Résumé
L’Et in Arcadia ego du Guerchin peut se transposer sous la forme d’une liste de signes constituant comme les mots d’une phrase, dans la lignée des emblèmes de Ripa : un élément représente une idée abstraite, et les éléments sont rassemblés dans une composition par juxtaposition et addition. A contrario, les deux tableaux de Poussin qui traitent du même thème doivent être lus chacun comme un tout : il ne suffit pas d’additionner le sens de chaque élément pour saisir le sens de l’ensemble – ce qui rend leur lecture plus difficile et crée un sentiment de mystère et de profondeur.

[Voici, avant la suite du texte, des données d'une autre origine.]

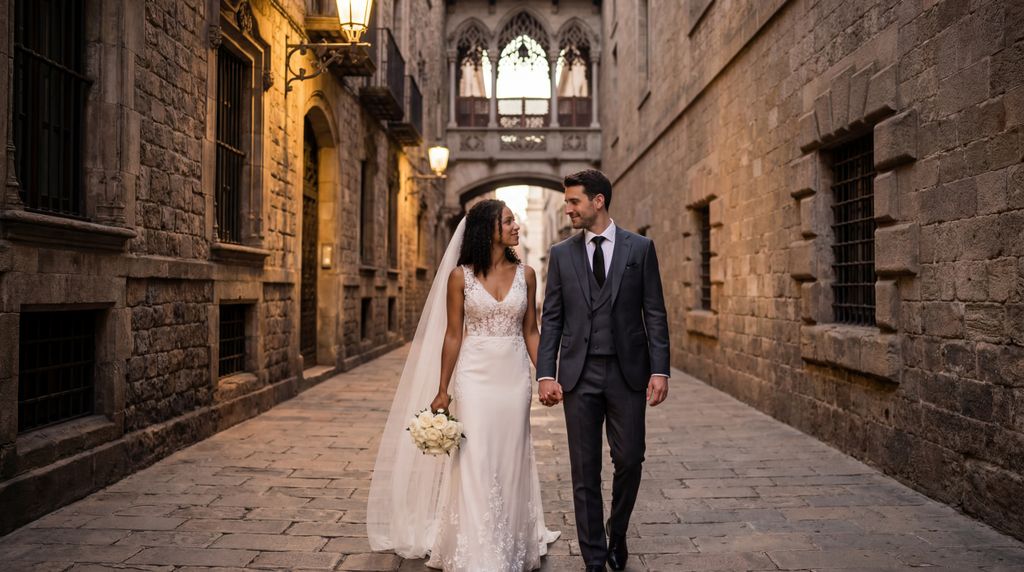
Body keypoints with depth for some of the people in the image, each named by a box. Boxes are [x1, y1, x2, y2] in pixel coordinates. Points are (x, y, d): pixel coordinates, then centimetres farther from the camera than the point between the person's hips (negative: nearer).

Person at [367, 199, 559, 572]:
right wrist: (442, 390, -1)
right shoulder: (460, 276, -3)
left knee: (510, 463, 9)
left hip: (514, 377, 3)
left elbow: (530, 332, 9)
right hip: (474, 377, -2)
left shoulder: (525, 274, 5)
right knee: (475, 463, -3)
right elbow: (453, 335, -1)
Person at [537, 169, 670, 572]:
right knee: (585, 473, 6)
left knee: (629, 462, 4)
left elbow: (655, 313, 1)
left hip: (628, 373, -1)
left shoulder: (640, 248, 2)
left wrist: (660, 370, -7)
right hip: (579, 374, 1)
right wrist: (546, 374, -4)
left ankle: (617, 532, 33)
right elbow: (551, 319, 5)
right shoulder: (561, 254, 6)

Il y a de la sorte deux types de composition picturale, discrète et additive, d’un côté, continue, organique et structurelle, de l’autre. Cela vaut aussi pour les textes : certains sont codés en unités sémantiques discrètes qui demandent à être chacune interprétée séparément. Ainsi des haïkus qui, si courts soient-ils, doivent comporter chacun au moins un « mot de saison » (kigo). Quand l’œuvre est longue, il peut y avoir multiplication d’éléments sémantiques discrets, comme dans l’« énigme en prophétie » qui clôt Gargantua.
Du discret au continu existe une gradation. Le même écrivain peut pratiquer l’un et l’autre. Chaque vers d’« El Desdichado » consiste en énigmes hétérogènes. À l’inverse, si « Fantaisie », du même Gérard de Nerval, est certes composé d’unités discrètes (les diverses parties du paysage et du château), l’ensemble fait sens de manière organique par jointure des éléments. Composition discrète ou continue : ces deux modes formels engagent deux modes différents de lecture, par détails ou par la structure globale.
Les trois bergers de la première version d’Et in Arcadia ego par Poussin représentent les instantanés d’un même mouvement selon une décomposition proche des chronophotographies de Marey. Les figures discrètes désignent un mouvement continu qu’arrête brutalement une immense paroi de pierre, comme la vie arrêtée par la mort. Le regard est fixé sur l’inscription. Panofsky a tordu la grammaire latine pour l’adapter à son interprétation, à savoir que la mort parlerait elle-même (sum), et non pas le mort (fui). Or, Poussin a aménagé avec réalisme l’inscription et la scène de sorte que le discours du mort, une simple épitaphe, puisse aussi passer pour le discours de la mort.
Le problème que s’est posé Poussin est celui de l’intégration du discret (une phrase en langage verbal) à l’intérieur d’une composition continue de type réaliste. Le Guerchin avait juste plaqué la phrase dans un coin sans se préoccuper outre mesure de son insertion. Pour Poussin, au contraire, tout doit être soumis au continu de la peinture. Il place l’inscription énigmatique en objectif final du mouvement des bergers, avec une dynamique qui intègre la lecture dans l’action des personnages. Ce travail de raccommodage entre les signes discrets et les signes continus mérite l’admiration. C’est peut-être la première fois dans l’histoire de la peinture que l’interprétation d’un texte est devenue le point focal d’une image.